[Source data]
- Opening Delimiter -

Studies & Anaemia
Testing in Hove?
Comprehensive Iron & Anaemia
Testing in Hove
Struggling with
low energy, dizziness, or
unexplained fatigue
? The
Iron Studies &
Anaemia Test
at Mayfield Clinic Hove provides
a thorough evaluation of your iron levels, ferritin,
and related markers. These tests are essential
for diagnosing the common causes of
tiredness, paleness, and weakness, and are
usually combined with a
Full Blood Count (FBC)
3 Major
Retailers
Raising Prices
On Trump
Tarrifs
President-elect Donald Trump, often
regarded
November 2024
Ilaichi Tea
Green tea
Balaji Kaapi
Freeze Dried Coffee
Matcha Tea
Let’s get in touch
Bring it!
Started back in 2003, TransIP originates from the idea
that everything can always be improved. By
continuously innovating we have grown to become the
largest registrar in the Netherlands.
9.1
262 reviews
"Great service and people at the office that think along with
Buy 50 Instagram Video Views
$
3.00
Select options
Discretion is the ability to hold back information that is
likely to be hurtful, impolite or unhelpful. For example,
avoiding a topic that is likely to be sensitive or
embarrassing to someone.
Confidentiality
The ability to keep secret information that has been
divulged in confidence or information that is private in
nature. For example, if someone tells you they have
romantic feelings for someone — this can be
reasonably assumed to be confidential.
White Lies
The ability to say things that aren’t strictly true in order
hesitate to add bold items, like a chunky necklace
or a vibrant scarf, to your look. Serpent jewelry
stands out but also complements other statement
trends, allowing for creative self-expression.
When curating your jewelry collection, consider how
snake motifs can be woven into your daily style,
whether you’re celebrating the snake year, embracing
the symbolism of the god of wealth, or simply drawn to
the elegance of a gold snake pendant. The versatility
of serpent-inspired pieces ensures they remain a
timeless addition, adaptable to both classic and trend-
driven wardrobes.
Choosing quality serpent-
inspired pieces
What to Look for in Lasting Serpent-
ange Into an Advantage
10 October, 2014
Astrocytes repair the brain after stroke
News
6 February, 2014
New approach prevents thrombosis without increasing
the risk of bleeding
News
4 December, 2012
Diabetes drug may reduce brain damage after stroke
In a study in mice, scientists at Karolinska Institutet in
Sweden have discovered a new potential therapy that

- Closing Delimiter -

WHAT NEEDS TO BE DONE —
All of the entries above are to be printed again exactly.

RESPONSE TO THE EXERCISE —
Studies & Anaemia
Testing in Hove?
Comprehensive Iron & Anaemia
Testing in Hove
Struggling with
low energy, dizziness, or
unexplained fatigue
? The
Iron Studies &
Anaemia Test
at Mayfield Clinic Hove provides
a thorough evaluation of your iron levels, ferritin,
and related markers. These tests are essential
for diagnosing the common causes of
tiredness, paleness, and weakness, and are
usually combined with a
Full Blood Count (FBC)
3 Major
Retailers
Raising Prices
On Trump
Tarrifs
President-elect Donald Trump, often
regarded
November 2024
Ilaichi Tea
Green tea
Balaji Kaapi
Freeze Dried Coffee
Matcha Tea
Let’s get in touch
Bring it!
Started back in 2003, TransIP originates from the idea
that everything can always be improved. By
continuously innovating we have grown to become the
largest registrar in the Netherlands.
9.1
262 reviews
"Great service and people at the office that think along with
Buy 50 Instagram Video Views
$
3.00
Select options
Discretion is the ability to hold back information that is
likely to be hurtful, impolite or unhelpful. For example,
avoiding a topic that is likely to be sensitive or
embarrassing to someone.
Confidentiality
The ability to keep secret information that has been
divulged in confidence or information that is private in
nature. For example, if someone tells you they have
romantic feelings for someone — this can be
reasonably assumed to be confidential.
White Lies
The ability to say things that aren’t strictly true in order
hesitate to add bold items, like a chunky necklace
or a vibrant scarf, to your look. Serpent jewelry
stands out but also complements other statement
trends, allowing for creative self-expression.
When curating your jewelry collection, consider how
snake motifs can be woven into your daily style,
whether you’re celebrating the snake year, embracing
the symbolism of the god of wealth, or simply drawn to
the elegance of a gold snake pendant. The versatility
of serpent-inspired pieces ensures they remain a
timeless addition, adaptable to both classic and trend-
driven wardrobes.
Choosing quality serpent-
inspired pieces
What to Look for in Lasting Serpent-
ange Into an Advantage
10 October, 2014
Astrocytes repair the brain after stroke
News
6 February, 2014
New approach prevents thrombosis without increasing
the risk of bleeding
News
4 December, 2012
Diabetes drug may reduce brain damage after stroke
In a study in mice, scientists at Karolinska Institutet in
Sweden have discovered a new potential therapy that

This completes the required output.